Wednesday, May 23, 2007

more on gas

How short is memory? I tried this question out on someone recently and got some strange answers. How long has it been since gasoline prices locally, or anywhere for that matter, were below $1 a gallon (in nominal terms that is). Never? Decades ago? The answer: December of 2001, which really isn't that long ago. Almost hard to imagine these days.

I actually thought of the question while filling the tank with my FuelPerks points of course. I don't actually buy much gas so I wind up with a sizable discount when I fill the tank. For all the success Fuelperks seems to be at the moment, imagine what it would be if the price of gas was close to $1/gallon. That is not a prediction in any way, but the discount accrues the same no matter. Percentage-wise it's a big difference: at $3/gal. a 50 cents per gallon discount is 17% off, at $1/gal. its a 50% discount. Some people may even perceive that would will be getting gas for free at that price.

Maybe asking about the elasticity of demand for gas is the wrong question. Maybe there is a cross-elasticity out there worth noting. From Governing is this snippet from North Dakota of all places saying that high gas prices are causing people to buy less lottery tickets? Anyone have data on whether that is happening here?What else could start to hit lottery revenue? I mentioned before that casino revenues have to have some impact on lottery revenues... large or small we will have to see. What about bingo revenue? Still a question worth asking.
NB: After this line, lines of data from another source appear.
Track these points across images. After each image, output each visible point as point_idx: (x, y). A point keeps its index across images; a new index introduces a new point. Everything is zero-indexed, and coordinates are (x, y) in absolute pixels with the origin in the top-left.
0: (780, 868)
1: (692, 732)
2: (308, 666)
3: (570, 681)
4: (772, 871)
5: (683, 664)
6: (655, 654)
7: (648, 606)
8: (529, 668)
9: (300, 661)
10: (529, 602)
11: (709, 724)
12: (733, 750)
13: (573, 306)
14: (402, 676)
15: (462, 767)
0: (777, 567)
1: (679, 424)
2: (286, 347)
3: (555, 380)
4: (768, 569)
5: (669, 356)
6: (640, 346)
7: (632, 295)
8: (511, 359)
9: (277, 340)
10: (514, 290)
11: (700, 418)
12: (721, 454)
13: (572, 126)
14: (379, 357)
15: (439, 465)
Since it is Wednesday, the weekly updates on national oil markets are out. In the sea of government data out there, the people at the Department of Energy who put out This Week In Petroleum are by far the only ones with any sense of humor whatsoever. To explain gas prices this week they actually start out with a quote by Shakespeare:

What's in a name? that which we call a rose

By any other name would smell as sweet;

I personally would love to put out a report with a quote by Shakespeare. But what you see in one of their weekly charts is simple. People can yell and scream about the big oil companies unfairly ramping up prices, gouging if you will... but in the end you can't really get around the fact that the demand for gasoline is 9.433 million barrels per day.. which I think is the highest for any May week ever. They have also done everyone a service by coming up with the definitive inflation adjusted calculation of gas prices going back in time. So what was the lowest gasoline price (at the pump, and a national average) in the last quarter century? 77.6 cents per gallon in December of 1986. Just think, the Iggle might have to pay some people to use their gas at that price.


Blogger EdHeath said...

Getting closer to a magic (if moving) number: $3.29. I'm not sure what the prize is or who to give it to, but it can't be a good day for an administration that has ignored fuel conservation and increasing income inequity.
Meanwhile, today's NYTimes has a story about how the oil companies are claiming the price of gas will stay high because of uncertainties they have about demand. See, they don't want to increase refinery capacity if biofuels are coming.
It always seemed to me that at least some of the time the oil companies control all means of production and distribution (vertical integration). What does profit margin as set by a competitve market mean then?